Brown described a world at an economic crossroads. On one hand, nations could trigger protectionist measures, but that would only start “another race to the bottom” for the lowest ages, he said, a sprint that the West can only lose. (Average Chinese wages are $400 a month, and in Vietnam $100 a month.)

“Far better,” he said of Europe and America, would be to  “equip ourselves, prepare ourselves, for the consumer markets of the future” in China and elsewhere.

The United Nations is unlikely to play a direct role in developing his proposed global financial constitution, said Brown, who was skeptical of “190 countries in one room trying to make a decision.”

Instead, the G20, the informal name for the Group of 20 Finance Ministers and Central Bank Governors, is “the premier forum for economic coordination,” he said, and “the best organ for getting the world’s economy moving again.” The G20 already had “prevented a global depression,” said Brown, “and having begun to rescue the banking system, we don’t stop there. We go further.”

Going further would require broad coordination, he said, all the more important in the wake of the large-scale market failures of recent years. In the decade before the massive economic downturn, said Brown, markets and governments had “quite rightly” reconciled and agreed to partnerships bound by a common purpose: prosperity and growth.

But in the end, “None of the (economic) theories we had in 2007 stood up to examination,” he said. “Markets did not self-adjust. Markets self-destructed.” They did not recover. They froze.
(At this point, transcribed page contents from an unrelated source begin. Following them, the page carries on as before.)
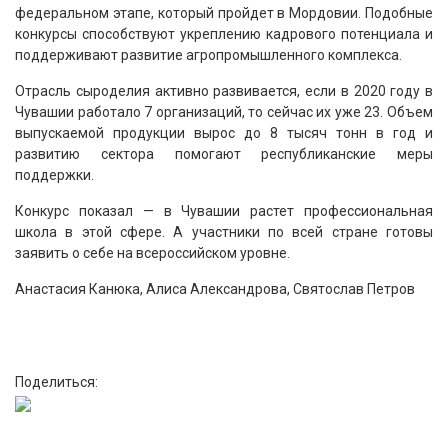
федеральном этапе, который пройдет в Мордовии. Подобные
конкурсы способствуют укреплению кадрового потенциала и
поддерживают развитие агропромышленного комплекса.
Отрасль сыроделия активно развивается, если в 2020 году в
Чувашии работало 7 организаций, то сейчас их уже 23. Объем
выпускаемой продукции вырос до 8 тысяч тонн в год и
развитию сектора помогают республиканские меры
поддержки.
Конкурс показал — в Чувашии растет профессиональная
школа в этой сфере. А участники по всей стране готовы
заявить о себе на всероссийском уровне.
Анастасия Канюка, Алиса Александрова, Святослав Петров
Поделиться: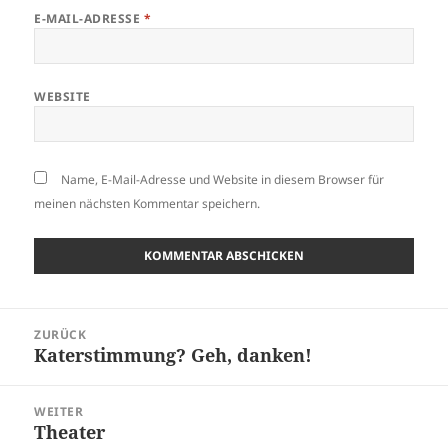
E-MAIL-ADRESSE
*
WEBSITE
Name, E-Mail-Adresse und Website in diesem Browser für
meinen nächsten Kommentar speichern.
Beitragsnavigation
ZURÜCK
Katerstimmung? Geh, danken!
Vorheriger
Beitrag:
WEITER
Theater
Nächster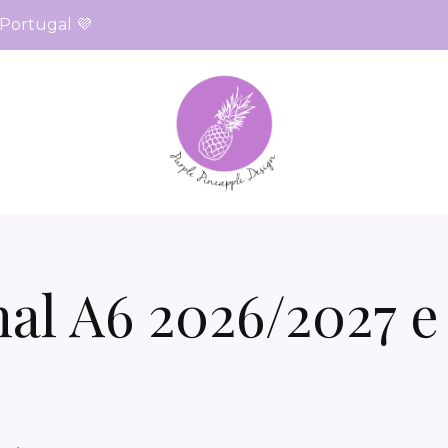
 Portugal 💜
l A6 2026/2027 e 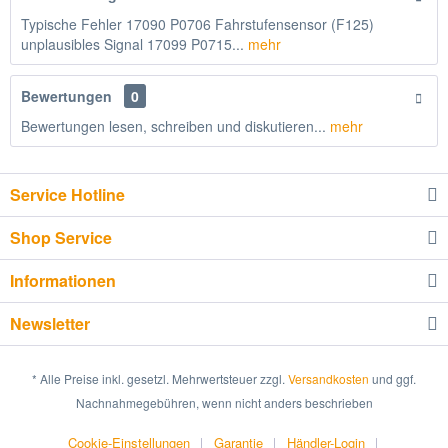
Typische Fehler 17090 P0706 Fahrstufensensor (F125)
unplausibles Signal 17099 P0715...
mehr
Bewertungen
0
Bewertungen lesen, schreiben und diskutieren...
mehr
Service Hotline
Shop Service
Informationen
Newsletter
* Alle Preise inkl. gesetzl. Mehrwertsteuer zzgl.
Versandkosten
und ggf.
Nachnahmegebühren, wenn nicht anders beschrieben
Cookie-Einstellungen
Garantie
Händler-Login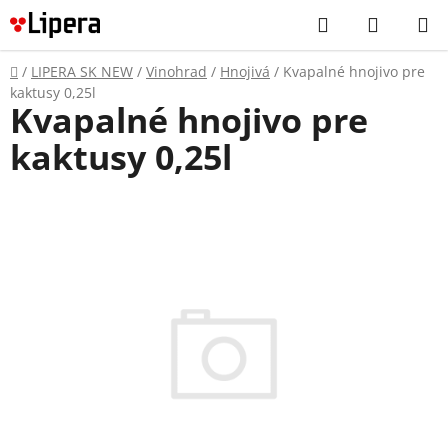
Prejsť
Hľadať
NÁKUP
na
KOŠÍK
obsah
Domov
/
LIPERA SK NEW
/
Vinohrad
/
Hnojivá
/
Kvapalné hnojivo pre
kaktusy 0,25l
Kvapalné hnojivo pre
kaktusy 0,25l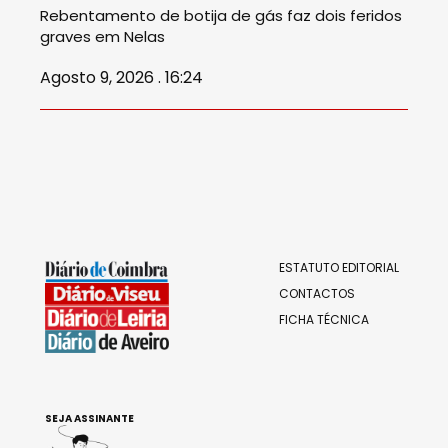
Rebentamento de botija de gás faz dois feridos
graves em Nelas
Agosto 9, 2026 . 16:24
ESTATUTO EDITORIAL
CONTACTOS
FICHA TÉCNICA
SEJA ASSINANTE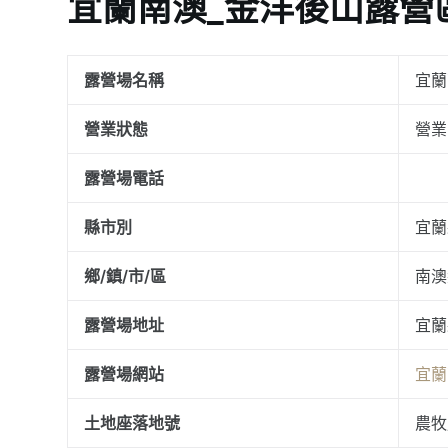
宜蘭南澳_金洋後山露營
露營場名稱
宜蘭
營業狀態
營業
露營場電話
縣市別
宜蘭
鄉/鎮/市/區
南澳
露營場地址
宜蘭
露營場網站
宜蘭
土地座落地號
農牧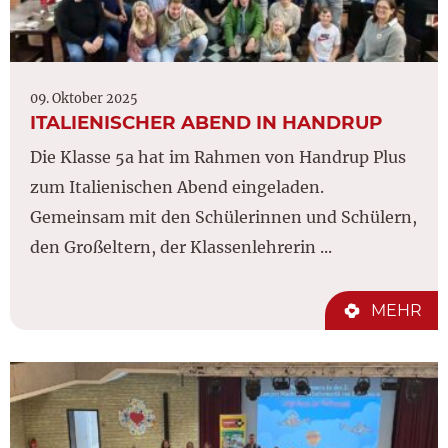
09. Oktober 2025
ITALIENISCHER ABEND IN HANDRUP
Die Klasse 5a hat im Rahmen von Handrup Plus
zum Italienischen Abend eingeladen.
Gemeinsam mit den Schülerinnen und Schülern,
den Großeltern, der Klassenlehrerin ...
MEHR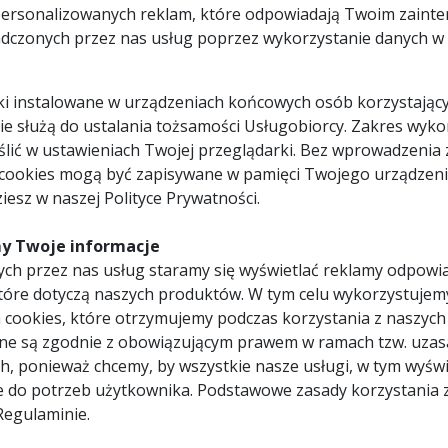
personalizowanych reklam, które odpowiadają Twoim zaint
8025191803447
FEMI-785XL
dczonych przez nas usług poprzez wykorzystanie danych w c
785 XL
1 x przecinarka taśmowa FEM
1 x regulowany ogranicznik c
pliki instalowane w urządzeniach końcowych osób korzystający
1600 W
długości 500 mm,
220 - 240 V
1 x piła taśmowa o wymiarze
 nie służą do ustalania tożsamości Usługobiorcy. Zakres wyk
1735 x 13 x 0,9 mm
mm t=8/12,
60 / 80 m/min
lić w ustawieniach Twojej przeglądarki. Bez wprowadzenia 
1 x instrukcja obsługi,
1 x gwarancja producenta (
Ręczny
 cookies mogą być zapisywane w pamięci Twojego urządzeni
FAKTURA VAT / 24 miesiące 
205 x 150
mm
iesz w naszej Polityce Prywatności.
152 mm
Rodzaj gwarancji:
door-to-door
150 x 150
mm
y Twoje informacje
105 x 95
mm
ch przez nas usług staramy się wyświetlać reklamy odpowi
106
tóre dotyczą naszych produktów. W tym celu wykorzystujem
mm
102 x 102
 cookies, które otrzymujemy podczas korzystania z naszych
mm
35 kg
ne są zgodnie z obowiązującym prawem w ramach tzw. uzas
h, ponieważ chcemy, by wszystkie nasze usługi, w tym wyświ
1020 x 400 x 600 mm
dużego zakresu cięcia (średnica do 152 mm) oraz mobilności. Przec
38 kg
e do potrzeb użytkownika. Podstawowe zasady korzystania 
12 / 24
miesiące
Regulaminie.
szego problemu przecięty zostanie zamocowany w imadle materiał.
17,15 PLN z VAT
Market failure “comes down to this simple issue,” said Brown, “that markets need morals.” He called for a global economic system that encouraged the traditions of “enterprise and competition and risk,” but that also contains a sense of “fairness and responsibility.”
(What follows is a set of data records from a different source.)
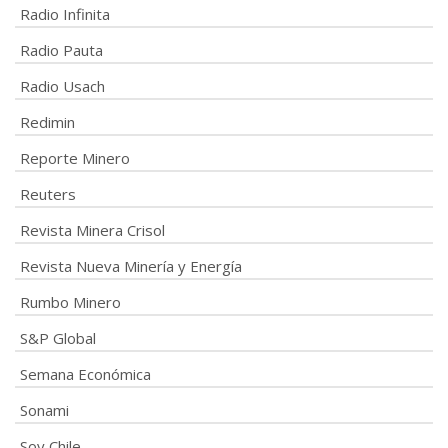
Radio Infinita
Radio Pauta
Radio Usach
Redimin
Reporte Minero
Reuters
Revista Minera Crisol
Revista Nueva Minería y Energía
Rumbo Minero
S&P Global
Semana Económica
Sonami
Soy Chile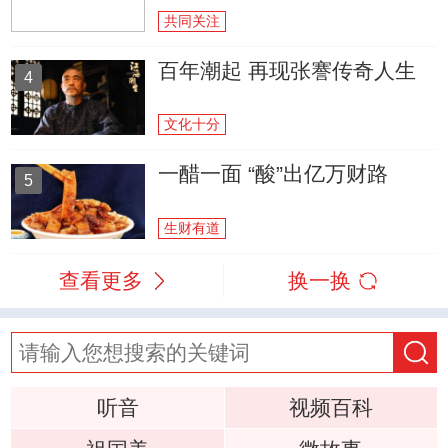
共同关注
百年潮起 再现张謇传奇人生
4
文化十分
一醋一面 “酸”出亿万财路
5
生财有道
查看更多
换一换
听音
视频百科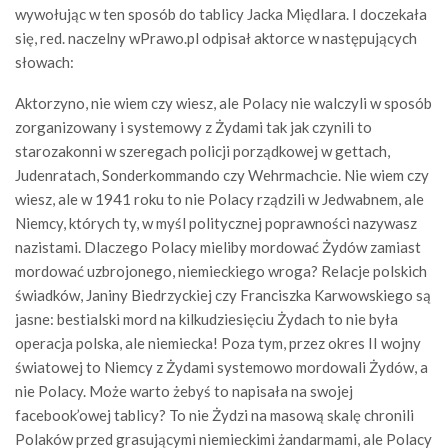
wywołując w ten sposób do tablicy Jacka Międlara. I doczekała
się, red. naczelny wPrawo.pl odpisał aktorce w następujących
słowach:
Aktorzyno, nie wiem czy wiesz, ale Polacy nie walczyli w sposób
zorganizowany i systemowy z Żydami tak jak czynili to
starozakonni w szeregach policji porządkowej w gettach,
Judenratach, Sonderkommando czy Wehrmachcie. Nie wiem czy
wiesz, ale w 1941 roku to nie Polacy rządzili w Jedwabnem, ale
Niemcy, których ty, w myśl politycznej poprawności nazywasz
nazistami. Dlaczego Polacy mieliby mordować Żydów zamiast
mordować uzbrojonego, niemieckiego wroga? Relacje polskich
świadków, Janiny Biedrzyckiej czy Franciszka Karwowskiego są
jasne: bestialski mord na kilkudziesięciu Żydach to nie była
operacja polska, ale niemiecka! Poza tym, przez okres II wojny
światowej to Niemcy z Żydami systemowo mordowali Żydów, a
nie Polacy. Może warto żebyś to napisała na swojej
facebook’owej tablicy? To nie Żydzi na masową skalę chronili
Polaków przed grasującymi niemieckimi żandarmami, ale Polacy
In any new world economic order, the United States has an important role to play, said the visiting Brown. “You are the most successful economic power of the century. You have the most innovative technologies and entrepreneurs the world has ever seen.”

He also praised the United States for its vision of a Marshall Plan to revitalize Europe after World War II, and for its early advocacy of global entities such as the International Monetary Fund and the World Bank.
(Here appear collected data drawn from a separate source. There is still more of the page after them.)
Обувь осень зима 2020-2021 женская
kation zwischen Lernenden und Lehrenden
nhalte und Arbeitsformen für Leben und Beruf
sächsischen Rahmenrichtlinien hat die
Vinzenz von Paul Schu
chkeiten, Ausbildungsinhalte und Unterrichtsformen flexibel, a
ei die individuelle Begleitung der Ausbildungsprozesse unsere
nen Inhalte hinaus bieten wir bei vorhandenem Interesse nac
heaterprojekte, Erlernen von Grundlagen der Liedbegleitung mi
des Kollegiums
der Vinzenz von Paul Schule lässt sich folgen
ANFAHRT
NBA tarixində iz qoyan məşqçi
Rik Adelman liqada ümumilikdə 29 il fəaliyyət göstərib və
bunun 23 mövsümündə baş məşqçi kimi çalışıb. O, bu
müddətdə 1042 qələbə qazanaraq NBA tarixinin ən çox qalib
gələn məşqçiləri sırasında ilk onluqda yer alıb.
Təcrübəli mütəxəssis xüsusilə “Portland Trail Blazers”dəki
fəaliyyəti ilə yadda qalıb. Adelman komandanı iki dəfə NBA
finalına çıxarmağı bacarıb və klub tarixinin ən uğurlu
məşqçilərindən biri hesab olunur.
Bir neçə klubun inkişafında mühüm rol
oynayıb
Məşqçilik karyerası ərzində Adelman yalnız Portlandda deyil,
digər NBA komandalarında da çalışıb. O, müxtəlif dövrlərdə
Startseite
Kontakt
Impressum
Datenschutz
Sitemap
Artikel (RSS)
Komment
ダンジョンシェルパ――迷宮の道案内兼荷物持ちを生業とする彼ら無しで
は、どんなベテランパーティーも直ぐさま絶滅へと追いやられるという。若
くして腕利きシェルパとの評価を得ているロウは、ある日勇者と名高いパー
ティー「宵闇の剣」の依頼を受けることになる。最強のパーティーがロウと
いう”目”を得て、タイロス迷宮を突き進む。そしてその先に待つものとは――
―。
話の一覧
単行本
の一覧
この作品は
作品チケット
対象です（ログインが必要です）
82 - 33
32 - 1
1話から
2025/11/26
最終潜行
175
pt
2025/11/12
Why not dream big again? “During my lifetime, things that I thought impossible have actually happened,” said Brown, who listed the collapse of apartheid in South Africa, the end to the Cold War, and the return of self-determining nations throughout Europe.

“We can fashion a global cooperation that is far stronger and far deeper than anything we’ve had before,” he said.

Brown spent much of his week at Harvard meeting with students. He ate pizza with 50 freshmen and spoke to the Harvard College British Club, the Harvard International Relations Council, and the Woodbridge International Society.

Brown, a one-time university lecturer who has a Ph.D. in history from the University of Edinburgh in his native Scotland, clearly relished his time with Harvard audiences. He called his home for a week “one of the greatest international universities of the world.”

A university is a place known for rationality, objectivity, and the pursuit of knowledge and truth, said Brown, “all the qualities you have to leave behind when you go into politics.”

He used his perspective as both a historian and as a recent resident of 10 Downing St. to illustrate “the very new age” the world is in today.

One 19th century predecessor as prime minister, Benjamin Disraeli, spent much of his time writing poetry. Another cared more for horse racing than for cabinet meetings.

But in 1929, Britain and many other nations received a shock of modernity in the guise of the Great Depression. “Our political systems were totally unprepared for these great events,” said Brown. “We were amateurs in a world of huge problems, huge challenges that had to be met.”

He quoted another prime minister, Winston Churchill, who said of the 1930s, “We were resolved to be irresolute, we were adamant for drift … We were all-powerful for impotence.”

There is no time for drift today either, said Brown, in this “totally new world” beset with deep problems. “We need new policies and new institutions and new ways of doing things.”